Given text
Several reviewers have argued that the data are insufficient to address the
issue of gender differences in outcomes (e.g., Beitchman et al., 1991 ; Beitchman et al.,
1992 ; Browne & Finkelhor, 1986 ).
Constantine (1981) concluded that girls
react more negatively than boys, attributing this difference to differences between girls'
and boys' CSA experiences. Bauserman and Rind (1997) , on the basis of
a review of college, national, and convenience samples, concluded that reactions and
outcomes for boys are more likely to be neutral or positive than for girls. Many
reviewers, however, have concluded or implied that CSA is an equivalent experience for
boys and girls in terms of its negative impact (e.g., Black & DeBlassie, 1993 ; Briere
& Runtz, 1993 ; Mendel, 1995 ; Urquiza & Capra, 1990 ; Watkins &
Bentovim,
1992 ).
Black and DeBlassie stated that CSA "has, at the very least, an equivalent
impact on males and females" (p. 128). Watkins and Bentovim claimed that one
prevalent myth about CSA is that boys are less psychologically affected than girls. Mendel
dismissed as an "exercise in futility" efforts to determine whether boys or
girls are more adversely affected by CSA, and concluded that CSA "has pronounced
deleterious effects on its victims, regardless of their gender" (p. 101).
Limitations of Qualitative Literature Reviews
The qualitative literature reviews present a mixed view of causality,
pervasiveness, intensity, and gender equivalence. This inconsistency suggests the need for
additional work in synthesizing the literature. Two other considerations also indicate
such a need: sampling biases in many of the qualitative reviews, and the vulnerability of
qualitative reviews to subjectivity and imprecision.
Qualitative literature reviews have been primarily based on clinical or legal
samples, which cannot be assumed to be representative of the population of persons with a
history of CSA (Bauserman & Rind, 1997 ; Okami, 1991 ; Rind,
1995 ). Some reviews were based exclusively or almost exclusively on clinical and legal
samples (e.g., Beitchman et al., 1991 ; Black & DeBlassie, 1993 ; Glod, 1993 ;
Kendall-Tackett et al., 1993 ; Mendel, 1995 ; Watkins & Bentovim, 1992 ). Others were
based on a majority of clinical and legal samples but included a sizable minority of
nonclinical and nonlegal samples (e.g., Beitchman et al., 1992 ; Briere & Elliott,
1994 ; Briere & Runtz, 1993 ; Browne & Finkelhor, 1986 ; Constantine, 1981 ;
Kilpatrick, 1987 ; Urquiza & Capra, 1990 ). Only one of the qualitative reviews cited
previously (Bauserman & Rind, 1997 ) included a majority of nonclinical
and nonlegal samples.

Raw data
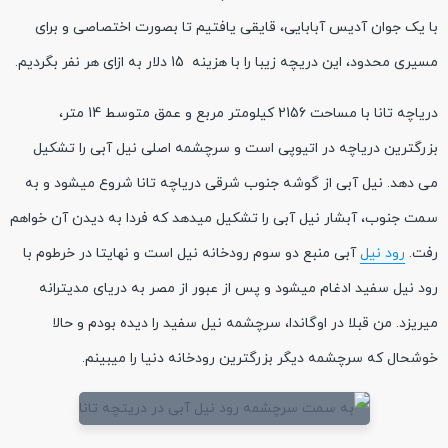
با یک جوان آدیس آبابایی، قایقی یافتیم تا بصورت اختصاصی و برای
مسیری محدود، این دریچه زیبا را با هزینه 15 دلار به ازای هر نفر بگردیم.
دریاچه تانا با مساحت 2156 کیلومتر مربع و عمق متوسط 14 متر،
بزرگترین دریاچه در اتیوپی است و سرچشمه اصلی نیل آبی را تشکیل
می دهد. نیل آبی از گوشه جنوب شرقی دریاچه تانا شروع میشود و به
سمت جنوب، آبشار نیل آبی را تشکیل میدهد که فردا به دیدن آن خواهم
رفت.
رود نیل
آبی منبع دو سوم رودخانه نیل است و نهایتا در خرطوم با
رود نیل سفید ادغام میشود و پس از عبور از مصر به دریای مدیترانه
میریزد. من قبلا در اوگاندا، سرچشمه نیل سفید را دیده بودم و حالا
خوشحال که سرچشمه دیگر بزرگترین رودخانه دنیا را میبینم.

Work instruction A
In the CSA review passage, which qualitative review is the only one that included a majority of nonclinical and nonlegal samples?
Work instruction B
Write out the CSA review passage between "Qualitative literature reviews have" and "and nonlegal samples.", inclusive.
Rely only on the CSA review passage, not the records.

Final answer A
Bauserman and Rind (1997).

Final answer B
Qualitative literature reviews have been primarily based on clinical or legal
samples, which cannot be assumed to be representative of the population of persons with a
history of CSA (Bauserman & Rind, 1997 ; Okami, 1991 ; Rind,
1995 ). Some reviews were based exclusively or almost exclusively on clinical and legal
samples (e.g., Beitchman et al., 1991 ; Black & DeBlassie, 1993 ; Glod, 1993 ;
Kendall-Tackett et al., 1993 ; Mendel, 1995 ; Watkins & Bentovim, 1992 ). Others were
based on a majority of clinical and legal samples but included a sizable minority of
nonclinical and nonlegal samples (e.g., Beitchman et al., 1992 ; Briere & Elliott,
1994 ; Briere & Runtz, 1993 ; Browne & Finkelhor, 1986 ; Constantine, 1981 ;
Kilpatrick, 1987 ; Urquiza & Capra, 1990 ). Only one of the qualitative reviews cited
previously (Bauserman & Rind, 1997 ) included a majority of nonclinical
and nonlegal samples.